> Exercise description
Go through the material and return every line that contains the string "corners".

[Opening Records for the task section]

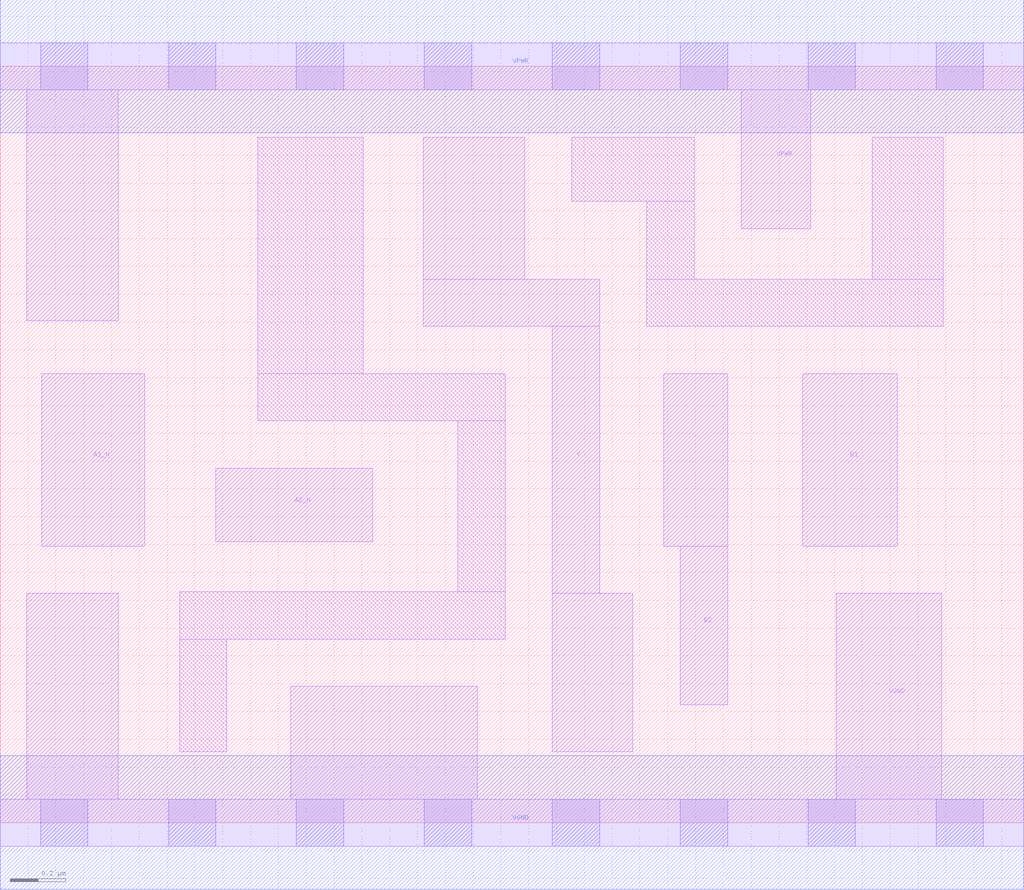
<source format=lef>
# Copyright 2020 The SkyWater PDK Authors
#
# Licensed under the Apache License, Version 2.0 (the "License");
# you may not use this file except in compliance with the License.
# You may obtain a copy of the License at
#
#     https://www.apache.org/licenses/LICENSE-2.0
#
# Unless required by applicable law or agreed to in writing, software
# distributed under the License is distributed on an "AS IS" BASIS,
# WITHOUT WARRANTIES OR CONDITIONS OF ANY KIND, either express or implied.
# See the License for the specific language governing permissions and
# limitations under the License.
#
# SPDX-License-Identifier: Apache-2.0

VERSION 5.7 ;
BUSBITCHARS "[]" ;
DIVIDERCHAR "/" ;
PROPERTYDEFINITIONS
  MACRO maskLayoutSubType STRING ;
  MACRO prCellType STRING ;
  MACRO originalViewName STRING ;
END PROPERTYDEFINITIONS
MACRO sky130_fd_sc_hdll__a2bb2oi_1
  ORIGIN  0.000000  0.000000 ;
  CLASS CORE ;
  SYMMETRY X Y R90 ;
  SIZE  3.680000 BY  2.720000 ;
  SITE unithd ;
  PIN A1_N
    ANTENNAGATEAREA  0.277500 ;
    DIRECTION INPUT ;
    USE SIGNAL ;
    PORT
      LAYER li1 ;
        RECT 0.150000 0.995000 0.520000 1.615000 ;
    END
  END A1_N
  PIN A2_N
    ANTENNAGATEAREA  0.277500 ;
    DIRECTION INPUT ;
    USE SIGNAL ;
    PORT
      LAYER li1 ;
        RECT 0.775000 1.010000 1.340000 1.275000 ;
    END
  END A2_N
  PIN B1
    ANTENNAGATEAREA  0.277500 ;
    DIRECTION INPUT ;
    USE SIGNAL ;
    PORT
      LAYER li1 ;
        RECT 2.885000 0.995000 3.225000 1.615000 ;
    END
  END B1
  PIN B2
    ANTENNAGATEAREA  0.277500 ;
    DIRECTION INPUT ;
    USE SIGNAL ;
    PORT
      LAYER li1 ;
        RECT 2.385000 0.995000 2.615000 1.615000 ;
        RECT 2.445000 0.425000 2.615000 0.995000 ;
    END
  END B2
  PIN Y
    ANTENNADIFFAREA  0.530000 ;
    DIRECTION OUTPUT ;
    USE SIGNAL ;
    PORT
      LAYER li1 ;
        RECT 1.520000 1.785000 2.155000 1.955000 ;
        RECT 1.520000 1.955000 1.885000 2.465000 ;
        RECT 1.985000 0.255000 2.275000 0.825000 ;
        RECT 1.985000 0.825000 2.155000 1.785000 ;
    END
  END Y
  PIN VGND
    DIRECTION INOUT ;
    USE GROUND ;
    PORT
      LAYER li1 ;
        RECT 0.000000 -0.085000 3.680000 0.085000 ;
        RECT 0.095000  0.085000 0.425000 0.825000 ;
        RECT 1.045000  0.085000 1.715000 0.490000 ;
        RECT 3.005000  0.085000 3.385000 0.825000 ;
      LAYER met1 ;
        RECT 0.000000 -0.240000 3.680000 0.240000 ;
    END
  END VGND
  PIN VPWR
    DIRECTION INOUT ;
    USE POWER ;
    PORT
      LAYER li1 ;
        RECT 0.000000 2.635000 3.680000 2.805000 ;
        RECT 0.095000 1.805000 0.425000 2.635000 ;
        RECT 2.665000 2.135000 2.915000 2.635000 ;
      LAYER met1 ;
        RECT 0.000000 2.480000 3.680000 2.960000 ;
    END
  END VPWR
  OBS
    LAYER li1 ;
      RECT 0.645000 0.255000 0.815000 0.660000 ;
      RECT 0.645000 0.660000 1.815000 0.830000 ;
      RECT 0.925000 1.445000 1.815000 1.615000 ;
      RECT 0.925000 1.615000 1.305000 2.465000 ;
      RECT 1.645000 0.830000 1.815000 1.445000 ;
      RECT 2.055000 2.235000 2.495000 2.465000 ;
      RECT 2.325000 1.785000 3.390000 1.955000 ;
      RECT 2.325000 1.955000 2.495000 2.235000 ;
      RECT 3.135000 1.955000 3.390000 2.465000 ;
    LAYER mcon ;
      RECT 0.145000 -0.085000 0.315000 0.085000 ;
      RECT 0.145000  2.635000 0.315000 2.805000 ;
      RECT 0.605000 -0.085000 0.775000 0.085000 ;
      RECT 0.605000  2.635000 0.775000 2.805000 ;
      RECT 1.065000 -0.085000 1.235000 0.085000 ;
      RECT 1.065000  2.635000 1.235000 2.805000 ;
      RECT 1.525000 -0.085000 1.695000 0.085000 ;
      RECT 1.525000  2.635000 1.695000 2.805000 ;
      RECT 1.985000 -0.085000 2.155000 0.085000 ;
      RECT 1.985000  2.635000 2.155000 2.805000 ;
      RECT 2.445000 -0.085000 2.615000 0.085000 ;
      RECT 2.445000  2.635000 2.615000 2.805000 ;
      RECT 2.905000 -0.085000 3.075000 0.085000 ;
      RECT 2.905000  2.635000 3.075000 2.805000 ;
      RECT 3.365000 -0.085000 3.535000 0.085000 ;
      RECT 3.365000  2.635000 3.535000 2.805000 ;
  END
  PROPERTY maskLayoutSubType "abstract" ;
  PROPERTY prCellType "standard" ;
  PROPERTY originalViewName "layout" ;
END sky130_fd_sc_hdll__a2bb2oi_1

</source>
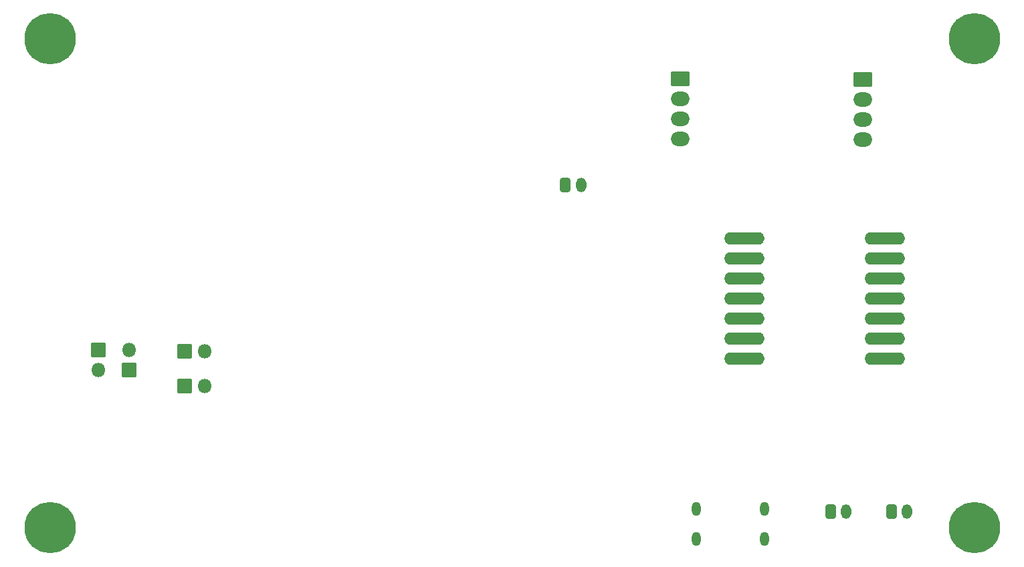
<source format=gbr>
%TF.GenerationSoftware,KiCad,Pcbnew,(6.0.4-0)*%
%TF.CreationDate,2022-09-14T13:57:10-06:00*%
%TF.ProjectId,sq_lockin_v8,73715f6c-6f63-46b6-996e-5f76382e6b69,rev?*%
%TF.SameCoordinates,Original*%
%TF.FileFunction,Soldermask,Bot*%
%TF.FilePolarity,Negative*%
%FSLAX46Y46*%
G04 Gerber Fmt 4.6, Leading zero omitted, Abs format (unit mm)*
G04 Created by KiCad (PCBNEW (6.0.4-0)) date 2022-09-14 13:57:10*
%MOMM*%
%LPD*%
G01*
G04 APERTURE LIST*
G04 Aperture macros list*
%AMRoundRect*
0 Rectangle with rounded corners*
0 $1 Rounding radius*
0 $2 $3 $4 $5 $6 $7 $8 $9 X,Y pos of 4 corners*
0 Add a 4 corners polygon primitive as box body*
4,1,4,$2,$3,$4,$5,$6,$7,$8,$9,$2,$3,0*
0 Add four circle primitives for the rounded corners*
1,1,$1+$1,$2,$3*
1,1,$1+$1,$4,$5*
1,1,$1+$1,$6,$7*
1,1,$1+$1,$8,$9*
0 Add four rect primitives between the rounded corners*
20,1,$1+$1,$2,$3,$4,$5,0*
20,1,$1+$1,$4,$5,$6,$7,0*
20,1,$1+$1,$6,$7,$8,$9,0*
20,1,$1+$1,$8,$9,$2,$3,0*%
G04 Aperture macros list end*
%ADD10O,1.102000X1.802000*%
%ADD11RoundRect,0.301000X-0.350000X-0.625000X0.350000X-0.625000X0.350000X0.625000X-0.350000X0.625000X0*%
%ADD12O,1.302000X1.852000*%
%ADD13RoundRect,0.051000X0.850000X-0.850000X0.850000X0.850000X-0.850000X0.850000X-0.850000X-0.850000X0*%
%ADD14O,1.802000X1.802000*%
%ADD15RoundRect,0.051000X-0.850000X-0.850000X0.850000X-0.850000X0.850000X0.850000X-0.850000X0.850000X0*%
%ADD16RoundRect,0.051000X0.850000X0.850000X-0.850000X0.850000X-0.850000X-0.850000X0.850000X-0.850000X0*%
%ADD17RoundRect,0.051000X-1.125000X0.875000X-1.125000X-0.875000X1.125000X-0.875000X1.125000X0.875000X0*%
%ADD18O,2.352000X1.852000*%
%ADD19C,6.502000*%
%ADD20O,5.102000X1.602000*%
G04 APERTURE END LIST*
D10*
%TO.C,J9*%
X195835000Y-117405000D03*
X204475000Y-117405000D03*
X204475000Y-113605000D03*
X195835000Y-113605000D03*
%TD*%
D11*
%TO.C,J11*%
X212800000Y-113950000D03*
D12*
X214800000Y-113950000D03*
%TD*%
D11*
%TO.C,J10*%
X220500000Y-113950000D03*
D12*
X222500000Y-113950000D03*
%TD*%
D13*
%TO.C,J4*%
X131000000Y-93600000D03*
D14*
X133540000Y-93600000D03*
%TD*%
D11*
%TO.C,J5*%
X179200000Y-72500000D03*
D12*
X181200000Y-72500000D03*
%TD*%
D13*
%TO.C,J6*%
X131000000Y-98000000D03*
D14*
X133540000Y-98000000D03*
%TD*%
D15*
%TO.C,J2*%
X120100000Y-93425000D03*
D14*
X120100000Y-95965000D03*
%TD*%
D16*
%TO.C,J3*%
X124000000Y-96000000D03*
D14*
X124000000Y-93460000D03*
%TD*%
D17*
%TO.C,PS2*%
X216900000Y-59160000D03*
D18*
X216900000Y-61700000D03*
X216900000Y-64240000D03*
X216900000Y-66780000D03*
%TD*%
D19*
%TO.C,H2*%
X114000000Y-54000000D03*
%TD*%
D20*
%TO.C,U5*%
X201910000Y-79280000D03*
X201910000Y-81820000D03*
X201910000Y-84360000D03*
X201910000Y-86900000D03*
X201910000Y-89440000D03*
X201910000Y-91980000D03*
X201910000Y-94520000D03*
X219690000Y-94520000D03*
X219690000Y-91980000D03*
X219690000Y-89440000D03*
X219690000Y-86900000D03*
X219690000Y-84360000D03*
X219690000Y-81820000D03*
X219690000Y-79280000D03*
%TD*%
D17*
%TO.C,PS1*%
X193757500Y-59092500D03*
D18*
X193757500Y-61632500D03*
X193757500Y-64172500D03*
X193757500Y-66712500D03*
%TD*%
D19*
%TO.C,H4*%
X114000000Y-116000000D03*
%TD*%
%TO.C,H1*%
X231000000Y-116000000D03*
%TD*%
%TO.C,H3*%
X231000000Y-54000000D03*
%TD*%
M02*

</source>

[Closing Records for the task section]

> Response box
0 Rectangle with rounded corners*
0 $2 $3 $4 $5 $6 $7 $8 $9 X,Y pos of 4 corners*
0 Add a 4 corners polygon primitive as box body*
0 Add four circle primitives for the rounded corners*
0 Add four rect primitives between the rounded corners*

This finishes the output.